Si j'entends tout ce que vous nous dites, je maintiens qu'il y a de véritables enjeux. Nous l'avons même constaté sur les questions militaires. Nos deux principales bases sont Brest et Toulon. Nous appelons de nos voeux depuis très longtemps que le Pacifique dispose également de cette capacité. Or, il a fallu attendre la loi de programmation militaire 2024-2030 pour allouer de nouveaux moyens matériels à cette zone. Voilà la situation : oui aux intentions, mais la réalité est que, pour les populations, cela peut parfois paraître lointain.
Il faut, comme vous l'avez dit, trouver une ligne de crête et agir davantage. Il y a aussi un problème de confiance de l'État vis-à-vis de ces territoires, de leur population et de leurs dirigeants, sur cette capacité à agir de concert. Car actuellement, le sentiment est que, au mieux, chacun travaille dans son coin, et la situation est parfois complexe.
Il s'agit d'une remarque, voire d'une question. Cette histoire commerciale est symptomatique de notre situation, au-delà d'autres questions qui seront posées sur les statuts des différents territoires.
Mme Micheline Jacques. -Nous allons clore cette audition.
Je relève des avancées au niveau de la coopération régionale dans le bassin Pacifique, mais aussi la complexité de la relation avec l'Hexagone, avec le besoin de davantage d'autonomie. Il y a peut-être aussi un problème de confiance. L'humain joue un rôle important sur le terrain ; la vision que l'on a depuis l'Hexagone des territoires ultramarins vient parfois d'une méconnaissance de ce qui s'y passe.

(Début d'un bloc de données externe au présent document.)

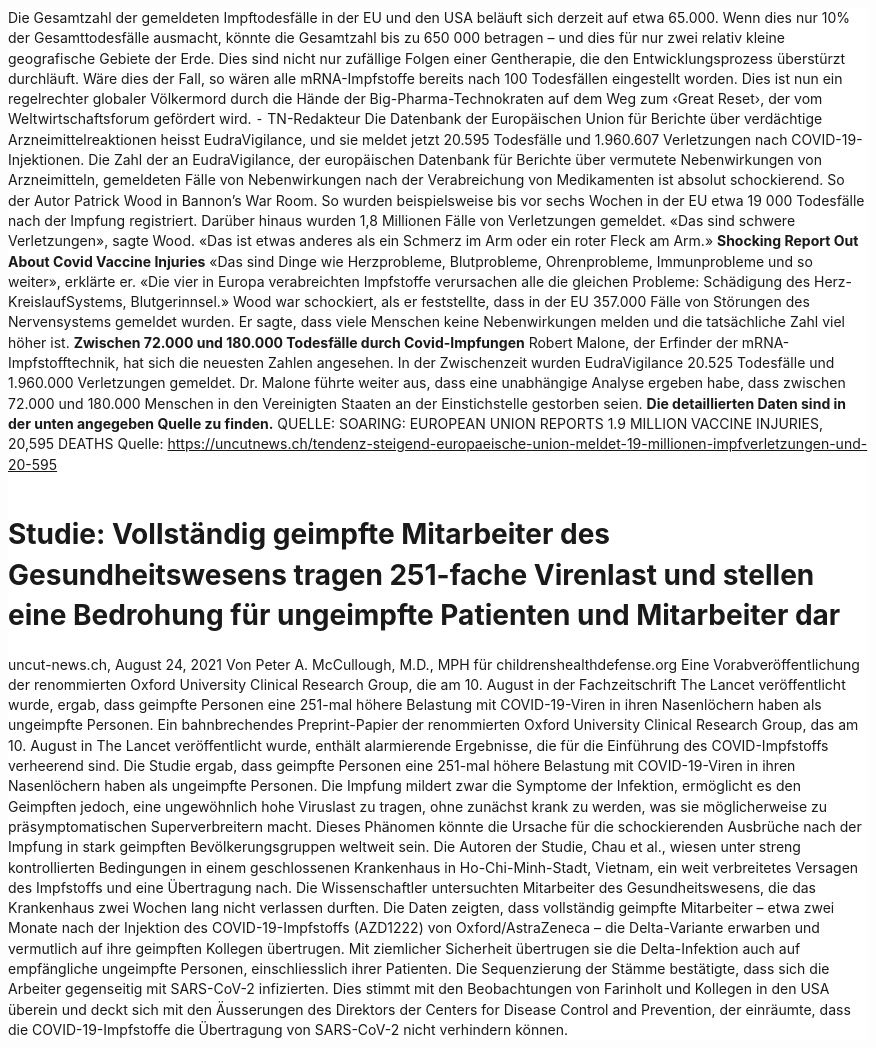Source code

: Die Gesamtzahl der gemeldeten Impftodesfälle in der EU und den USA beläuft sich derzeit auf etwa 65.000. Wenn dies nur 10% der Gesamttodesfälle ausmacht, könnte die Gesamtzahl bis zu 650 000 betragen – und dies für nur zwei relativ kleine geografische Gebiete der Erde.
Dies sind nicht nur zufällige Folgen einer Gentherapie, die den Entwicklungsprozess überstürzt durchläuft. Wäre dies der Fall, so wären alle mRNA-Impfstoffe bereits nach 100 Todesfällen eingestellt worden. Dies ist nun ein regelrechter globaler Völkermord durch die Hände der Big-Pharma-Technokraten auf dem Weg zum ‹Great Reset›, der vom Weltwirtschaftsforum gefördert wird. ⁃ TN-Redakteur Die Datenbank der Europäischen Union für Berichte über verdächtige Arzneimittelreaktionen heisst EudraVigilance, und sie meldet jetzt 20.595 Todesfälle und 1.960.607 Verletzungen nach COVID-19-Injektionen.
Die Zahl der an EudraVigilance, der europäischen Datenbank für Berichte über vermutete Nebenwirkungen von Arzneimitteln, gemeldeten Fälle von Nebenwirkungen nach der Verabreichung von Medikamenten ist absolut schockierend. So der Autor Patrick Wood in Bannon’s War Room.
So wurden beispielsweise bis vor sechs Wochen in der EU etwa 19 000 Todesfälle nach der Impfung registriert. Darüber hinaus wurden 1,8 Millionen Fälle von Verletzungen gemeldet. «Das sind schwere Verletzungen», sagte Wood. «Das ist etwas anderes als ein Schmerz im Arm oder ein roter Fleck am Arm.»
**Shocking Report Out About Covid Vaccine Injuries**
«Das sind Dinge wie Herzprobleme, Blutprobleme, Ohrenprobleme, Immunprobleme und so weiter», erklärte er. «Die vier in Europa verabreichten Impfstoffe verursachen alle die gleichen Probleme: Schädigung des Herz-KreislaufSystems, Blutgerinnsel.» Wood war schockiert, als er feststellte, dass in der EU 357.000 Fälle von Störungen des Nervensystems gemeldet wurden. Er sagte, dass viele Menschen keine Nebenwirkungen melden und die tatsächliche Zahl viel höher ist.
**Zwischen 72.000 und 180.000 Todesfälle durch Covid-Impfungen**
Robert Malone, der Erfinder der mRNA-Impfstofftechnik, hat sich die neuesten Zahlen angesehen. In der Zwischenzeit wurden EudraVigilance 20.525 Todesfälle und 1.960.000 Verletzungen gemeldet.
Dr. Malone führte weiter aus, dass eine unabhängige Analyse ergeben habe, dass zwischen 72.000 und 180.000 Menschen in den Vereinigten Staaten an der Einstichstelle gestorben seien.
**Die detaillierten Daten sind in der unten angegeben Quelle zu finden.**
QUELLE: SOARING: EUROPEAN UNION REPORTS 1.9 MILLION VACCINE INJURIES, 20,595 DEATHS Quelle: https://uncutnews.ch/tendenz-steigend-europaeische-union-meldet-19-millionen-impfverletzungen-und-20-595
# Studie: Vollständig geimpfte Mitarbeiter des Gesundheitswesens tragen 251-fache Virenlast und stellen eine Bedrohung für ungeimpfte Patienten und Mitarbeiter dar
uncut-news.ch, August 24, 2021 Von Peter A. McCullough, M.D., MPH für childrenshealthdefense.org Eine Vorabveröffentlichung der renommierten Oxford University Clinical Research Group, die am 10. August in der Fachzeitschrift The Lancet veröffentlicht wurde, ergab, dass geimpfte Personen eine 251-mal höhere Belastung mit COVID-19-Viren in ihren Nasenlöchern haben als ungeimpfte Personen.
Ein bahnbrechendes Preprint-Papier der renommierten Oxford University Clinical Research Group, das am 10. August in The Lancet veröffentlicht wurde, enthält alarmierende Ergebnisse, die für die Einführung des COVID-Impfstoffs verheerend sind.
Die Studie ergab, dass geimpfte Personen eine 251-mal höhere Belastung mit COVID-19-Viren in ihren Nasenlöchern haben als ungeimpfte Personen.
Die Impfung mildert zwar die Symptome der Infektion, ermöglicht es den Geimpften jedoch, eine ungewöhnlich hohe Viruslast zu tragen, ohne zunächst krank zu werden, was sie möglicherweise zu präsymptomatischen Superverbreitern macht. Dieses Phänomen könnte die Ursache für die schockierenden Ausbrüche nach der Impfung in stark geimpften Bevölkerungsgruppen weltweit sein.
Die Autoren der Studie, Chau et al., wiesen unter streng kontrollierten Bedingungen in einem geschlossenen Krankenhaus in Ho-Chi-Minh-Stadt, Vietnam, ein weit verbreitetes Versagen des Impfstoffs und eine Übertragung nach. Die Wissenschaftler untersuchten Mitarbeiter des Gesundheitswesens, die das Krankenhaus zwei Wochen lang nicht verlassen durften. Die Daten zeigten, dass vollständig geimpfte Mitarbeiter – etwa zwei Monate nach der Injektion des COVID-19-Impfstoffs (AZD1222) von Oxford/AstraZeneca – die Delta-Variante erwarben und vermutlich auf ihre geimpften Kollegen übertrugen.
Mit ziemlicher Sicherheit übertrugen sie die Delta-Infektion auch auf empfängliche ungeimpfte Personen, einschliesslich ihrer Patienten. Die Sequenzierung der Stämme bestätigte, dass sich die Arbeiter gegenseitig mit SARS-CoV-2 infizierten.
Dies stimmt mit den Beobachtungen von Farinholt und Kollegen in den USA überein und deckt sich mit den Äusserungen des Direktors der Centers for Disease Control and Prevention, der einräumte, dass die COVID-19-Impfstoffe die Übertragung von SARS-CoV-2 nicht verhindern können.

Je vous rejoins sur les moyens de la Chine. Peut-être aurions-nous pu avoir une autre stratégie. Comme le disait le rapporteur Rachid Temal, la délégation a travaillé sur l'adaptation des modes d'action de l'État au sein des territoires ultramarins. Dans la zone Pacifique, il n'y avait qu'un bateau militaire pour toute la Polynésie. Lorsque ce bateau devait partir vérifier au niveau de Clipperton s'il n'y avait pas d'ingérence de pêche illégale, la Polynésie était privée de moyens pendant près d'une semaine. Il est donc vrai qu'il n'y a pas eu d'anticipation, à mon sens, pour développer des bases militaires plus conséquentes dans ces zones.
C'est néanmoins une bonne chose qu'il y ait une prise en compte de ces problématiques. Il y a de la confiance à renouer. Vous avez évoqué l'« Erasmus Pacifique » : c'est une demande qui est également faite, car évoquer les bourses soulève aussi une question de financement. Quand l'AFD investit 200 millions en Chine, ce qui a fait l'objet de beaucoup de débats, ces 200 millions auraient peut-être pu être mieux investis au Vanuatu ou dans de petits États indépendants, en tenant compte des relations spécifiques avec la Polynésie et la Nouvelle-Calédonie.
Faire de nos territoires des têtes de pont, telles pourraient être l'ambition. J'espère que votre remplaçant ou remplaçante poursuivra dans la voie que vous avez tracée. Madame l'Ambassadrice, cette audition était très enrichissante et nous vous en remercions.
Cette audition a fait l'objet d'une captation vidéo, disponible en ligne sur le site du Sénat.